Director: Carolina Hellsgård
Writer: Carolina Hellsgård
Cast: Zita Gaier, Gedion Oduor Wekesa, Sabine Timoteo, Nicolais Borger, Malik Adan, Flora Thiemann, Anima Schwinn, Mehdi Lamrini
Seen on: 14.9.2020
Claire (Zita Gaier) is on holidays in a big club hotel in Spain with her mother Sophie (Sabine Timoteo) and her sister Zoe (Nicolais Borger). Her mother and sister are quickly busy flirting and have little interest in spending time with Claire. When Claire meets the Senegalese refugee Amram (Gedion Oduor Wekesa) who sells bracelets on the beach, her desire to help him quickly turns into a deeper emotinal connection for her.
Sunburned is a beautifully made film that combines a coming-of-age tale with a serious political topic in a way that feels very natural. It stays with Claire’s childlike perspective at all times which is often to its strength, but does fall a little short sometimes. Even so, it is a strong film worth seeing.
Even though Sunburned strikes a very different tone, it reminded me of Dirty Dancing a lot. The setting in the holiday club, how it shows the casualness with which the (female) guests avail themselves of the male staff around them (and the beach vendors are practically staff as well, albeit unpaid, illegal and in an even more precarious position than the people who officially work there, and the relationship between the two sisters (down to a couple of scenes that feel straigh-up copied). There is even dancing, though in a very different context again.

TASK REQUIREMENTS
Can you repeat the Sunburned review word for word, starting at "Director: Carolina Hellsgård" and ending at "connection for her."? Rely on the Sunburned review alone.

DATA LINES
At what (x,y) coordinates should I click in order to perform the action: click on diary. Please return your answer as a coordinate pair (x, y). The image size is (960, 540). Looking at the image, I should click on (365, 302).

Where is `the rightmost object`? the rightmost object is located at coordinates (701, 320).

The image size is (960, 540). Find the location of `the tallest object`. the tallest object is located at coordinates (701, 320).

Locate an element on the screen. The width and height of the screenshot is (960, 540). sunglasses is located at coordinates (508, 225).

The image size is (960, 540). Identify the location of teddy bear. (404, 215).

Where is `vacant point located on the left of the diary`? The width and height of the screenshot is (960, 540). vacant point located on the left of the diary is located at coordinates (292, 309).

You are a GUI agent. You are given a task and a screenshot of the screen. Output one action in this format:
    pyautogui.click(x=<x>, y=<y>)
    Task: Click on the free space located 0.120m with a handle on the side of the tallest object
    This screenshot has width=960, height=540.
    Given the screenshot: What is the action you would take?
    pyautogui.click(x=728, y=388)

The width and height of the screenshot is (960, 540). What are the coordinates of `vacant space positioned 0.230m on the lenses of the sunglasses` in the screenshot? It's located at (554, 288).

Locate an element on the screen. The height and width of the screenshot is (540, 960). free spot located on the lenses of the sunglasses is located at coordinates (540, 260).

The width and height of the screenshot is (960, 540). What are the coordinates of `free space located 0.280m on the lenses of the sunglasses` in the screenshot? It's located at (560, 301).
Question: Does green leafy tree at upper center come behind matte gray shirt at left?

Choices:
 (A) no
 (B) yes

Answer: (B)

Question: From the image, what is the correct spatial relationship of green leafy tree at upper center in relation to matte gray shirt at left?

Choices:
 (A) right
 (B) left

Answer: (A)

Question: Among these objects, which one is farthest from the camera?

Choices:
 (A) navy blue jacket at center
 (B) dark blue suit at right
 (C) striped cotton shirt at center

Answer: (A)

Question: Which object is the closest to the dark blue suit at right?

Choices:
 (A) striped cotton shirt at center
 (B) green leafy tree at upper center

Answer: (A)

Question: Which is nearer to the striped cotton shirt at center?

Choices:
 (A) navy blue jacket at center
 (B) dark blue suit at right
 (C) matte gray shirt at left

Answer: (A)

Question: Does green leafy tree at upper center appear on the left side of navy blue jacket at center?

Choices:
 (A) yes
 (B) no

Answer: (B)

RESULT BELOW
Director: Carolina Hellsgård
Writer: Carolina Hellsgård
Cast: Zita Gaier, Gedion Oduor Wekesa, Sabine Timoteo, Nicolais Borger, Malik Adan, Flora Thiemann, Anima Schwinn, Mehdi Lamrini
Seen on: 14.9.2020
Claire (Zita Gaier) is on holidays in a big club hotel in Spain with her mother Sophie (Sabine Timoteo) and her sister Zoe (Nicolais Borger). Her mother and sister are quickly busy flirting and have little interest in spending time with Claire. When Claire meets the Senegalese refugee Amram (Gedion Oduor Wekesa) who sells bracelets on the beach, her desire to help him quickly turns into a deeper emotinal connection for her.